The statement in Muscogee Manufacturing Co. v. Eagle Phenix Mills, 126 Ga. 210 (7) (54 S.E. 1028, 7 L.R.A. (N.S.) 1139), that if two estates in the same property united in the same person in the same capacity, and it is contended that no merger took place, the person making such contention, if entitled so to do, must allege and prove facts negativing the existence of such merger, does not mean that if on the face of the instruments themselves it affirmatively appears that no merger took place, aliunde proof of that negative fact should be given. Nor was anything contrary to what we now hold ruled in Landrum v.Carey, 185 Ga. 76 (194 S.E. 362).
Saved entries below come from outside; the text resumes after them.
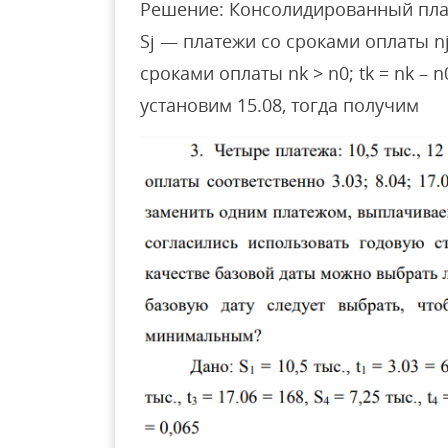
Решение: Консолидированный пла
Sj — платежи со сроками оплаты nj <
сроками оплаты nk > n0; tk = nk – 
установим 15.08, тогда получим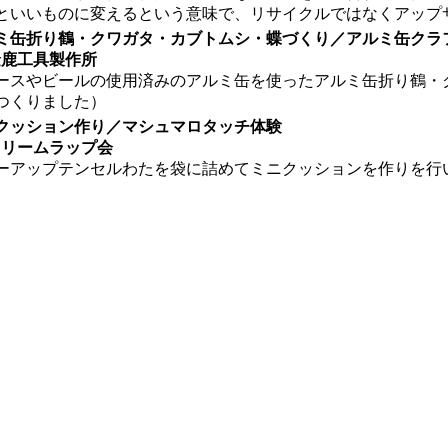
といいものに変えるという意味で、リサイクルではなくアップ
ミ缶折り鶴・クワガタ・カブトムシ・蝶づくり／アルミ缶クラ
 金鹿工具製作所
ースやビールの使用済みのアルミ缶を使ったアルミ缶折り鶴・
つくりました）
クッション作り／マシュマロタッチ体験
 ドリームラップ会
ーアップテンセルわたを袋に詰めてミニクッションを作りを行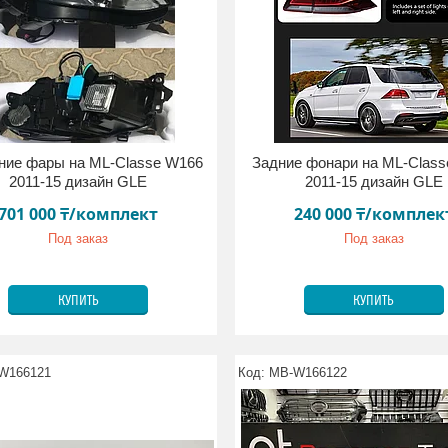
ние фары на ML-Classe W166
Задние фонари на ML-Clas
2011-15 дизайн GLE
2011-15 дизайн GLE
701 000 ₸/комплект
240 000 ₸/комплек
Под заказ
Под заказ
КУПИТЬ
КУПИТЬ
W166121
MB-W166122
In Pitts Banking Co. v.Fenn, 160 Ga. 854 (129 S.E. 105), the rule was distinctly recognized that the intention that a merger should not take place might appear expressly from the writings themselves. We hold this to be that kind of a case. *689

2. There is no merit in the contention that Clarke, as the substituted trustee, had no right to expose the property for sale. The trustee originally named who had the power of sale was the Merchants Mechanics Banking Loan Company. There is an express provision in the deed, in the clause thereof numbered seven, providing for the creation of a new trustee by the holder or holders of the obligation secured thereby. This record affirmatively shows that Clarke was, by formal action of the holder of the debt secured by the deed, substituted trustee, with all the powers of the one originally named.

Judgment affirmed. All the Justices concur.